The Pink Shirt Book. What would I have done without this book? If you were programming to the "IBM PC" at the time, this was a must have. I pulled it off the shelf and it flopped open the chapter on INT 21. This was the system services interrupt the keyboard, files, etc. I also found a dog-eared page for the INT 27 terminate and stay resident (TSR) details as well. TSRs were the services of the time. This was mostly assembler, then bumping up to C as soon as I could.
The Genie Book. I used this book in conjunction with the Norton Pink Shirt book. It came out after the Norton book, but had more details on writing TSRs, multitasking, and expanded memory. I pulled this book off the shelf and there is a page that was used so much that it was sticking out - having come off the binding. Now that is one well used page. When grabbing the image for this post, I found that this book was available on the Internet Archive (archive.org). E-versions of technical books is one reason I was comfortable getting rid of so many of my technical books (see future purge post).
The Microsoft C 5.0 Quick Reference Guide. This is an actual picture of my copy because I could not find a stock photo. Note the cup stains on the cover. It was a C reference, the page I used the most for C were the escape sequences for printf (e.g. \n, \r) and the language type ranges (e.g. difference between long and float). I still use this reference occasionally for the last table on ASCII codes - the decimal, hex, and character representation of 0 to 255. If you have seen The Martian, then you know.

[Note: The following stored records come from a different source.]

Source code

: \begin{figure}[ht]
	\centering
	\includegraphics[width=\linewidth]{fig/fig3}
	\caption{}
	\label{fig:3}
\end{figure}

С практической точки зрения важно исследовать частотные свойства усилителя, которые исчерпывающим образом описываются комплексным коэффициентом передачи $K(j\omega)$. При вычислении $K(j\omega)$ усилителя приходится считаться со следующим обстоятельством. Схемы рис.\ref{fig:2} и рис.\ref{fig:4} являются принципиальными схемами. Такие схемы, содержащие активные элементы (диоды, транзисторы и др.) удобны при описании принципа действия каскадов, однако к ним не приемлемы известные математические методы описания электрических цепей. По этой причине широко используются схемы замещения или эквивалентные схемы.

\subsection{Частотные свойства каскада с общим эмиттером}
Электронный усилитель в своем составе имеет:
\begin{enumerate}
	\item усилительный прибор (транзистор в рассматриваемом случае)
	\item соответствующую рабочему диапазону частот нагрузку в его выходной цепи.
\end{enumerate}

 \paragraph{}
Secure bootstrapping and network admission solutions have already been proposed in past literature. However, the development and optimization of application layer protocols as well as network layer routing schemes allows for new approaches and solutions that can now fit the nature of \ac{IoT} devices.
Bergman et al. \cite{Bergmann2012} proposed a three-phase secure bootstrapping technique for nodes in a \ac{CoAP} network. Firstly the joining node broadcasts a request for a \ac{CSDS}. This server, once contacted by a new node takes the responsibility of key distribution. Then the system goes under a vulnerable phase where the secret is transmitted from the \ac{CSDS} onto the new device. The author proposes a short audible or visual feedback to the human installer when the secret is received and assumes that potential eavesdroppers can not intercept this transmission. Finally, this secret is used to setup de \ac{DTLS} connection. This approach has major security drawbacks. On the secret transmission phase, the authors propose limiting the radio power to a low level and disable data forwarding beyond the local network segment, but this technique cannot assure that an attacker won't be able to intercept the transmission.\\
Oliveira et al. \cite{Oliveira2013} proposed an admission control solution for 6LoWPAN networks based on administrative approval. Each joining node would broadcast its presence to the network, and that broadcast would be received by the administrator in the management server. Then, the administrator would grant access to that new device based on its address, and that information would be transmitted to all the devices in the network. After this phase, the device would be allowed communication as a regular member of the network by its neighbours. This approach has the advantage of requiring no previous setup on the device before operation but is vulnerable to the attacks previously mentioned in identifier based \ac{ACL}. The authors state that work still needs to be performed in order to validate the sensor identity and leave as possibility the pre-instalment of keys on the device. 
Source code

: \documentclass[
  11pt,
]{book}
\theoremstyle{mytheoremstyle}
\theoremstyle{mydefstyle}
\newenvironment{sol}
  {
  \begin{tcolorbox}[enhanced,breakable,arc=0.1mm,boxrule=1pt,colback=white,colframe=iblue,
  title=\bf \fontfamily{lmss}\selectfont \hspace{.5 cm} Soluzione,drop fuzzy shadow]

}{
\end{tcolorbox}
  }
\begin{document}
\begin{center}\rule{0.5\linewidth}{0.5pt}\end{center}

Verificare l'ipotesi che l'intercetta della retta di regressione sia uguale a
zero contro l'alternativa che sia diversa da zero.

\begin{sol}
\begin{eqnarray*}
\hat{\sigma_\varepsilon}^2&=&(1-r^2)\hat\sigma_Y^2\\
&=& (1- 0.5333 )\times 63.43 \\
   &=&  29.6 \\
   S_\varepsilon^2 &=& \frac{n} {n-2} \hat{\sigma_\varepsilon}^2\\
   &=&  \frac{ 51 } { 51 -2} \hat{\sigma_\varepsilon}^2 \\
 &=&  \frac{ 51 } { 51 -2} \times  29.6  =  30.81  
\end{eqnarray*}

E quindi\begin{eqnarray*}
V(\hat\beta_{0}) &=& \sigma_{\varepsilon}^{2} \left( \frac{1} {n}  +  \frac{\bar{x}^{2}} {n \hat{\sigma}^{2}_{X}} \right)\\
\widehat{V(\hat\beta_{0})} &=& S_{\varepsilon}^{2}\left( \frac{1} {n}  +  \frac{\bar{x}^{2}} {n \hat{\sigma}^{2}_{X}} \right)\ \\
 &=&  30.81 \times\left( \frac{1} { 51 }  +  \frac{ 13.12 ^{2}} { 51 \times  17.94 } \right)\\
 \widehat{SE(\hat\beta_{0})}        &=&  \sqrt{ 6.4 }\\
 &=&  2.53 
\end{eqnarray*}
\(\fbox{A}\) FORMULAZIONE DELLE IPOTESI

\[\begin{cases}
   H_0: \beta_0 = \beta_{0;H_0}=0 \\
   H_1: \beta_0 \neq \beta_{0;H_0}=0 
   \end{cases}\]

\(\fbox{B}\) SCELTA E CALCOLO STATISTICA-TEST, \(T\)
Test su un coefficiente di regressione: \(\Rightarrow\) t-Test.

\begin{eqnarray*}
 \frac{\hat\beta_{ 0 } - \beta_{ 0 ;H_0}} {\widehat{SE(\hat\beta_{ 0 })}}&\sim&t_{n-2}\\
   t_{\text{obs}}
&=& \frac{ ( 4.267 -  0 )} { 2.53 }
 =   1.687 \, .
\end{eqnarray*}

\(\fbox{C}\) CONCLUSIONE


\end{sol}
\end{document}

The Intel 386 Microprocessor Hardware Reference Manual. Yikes, I am not sure why I am hanging onto this one, I have not used it since the time when I needed it. I have flipped through it a couple of time since and seen all the timing and logic diagrams and thought - we actually did this stuff. I primarily used this around interrupts (maskable vs. non-maskable) and for figuring out peripheral timings for external serial devices. We were doing some pretty hard-core stuff at the time. I recall a device we borrowed from one of the hardware manufacturers that sat in between the CPU and the socket. It allowed you to debug at the CPU level and single step through code. I remember we called it the skateboard because it resembled one but have not seen or heard of one since. Hardcore.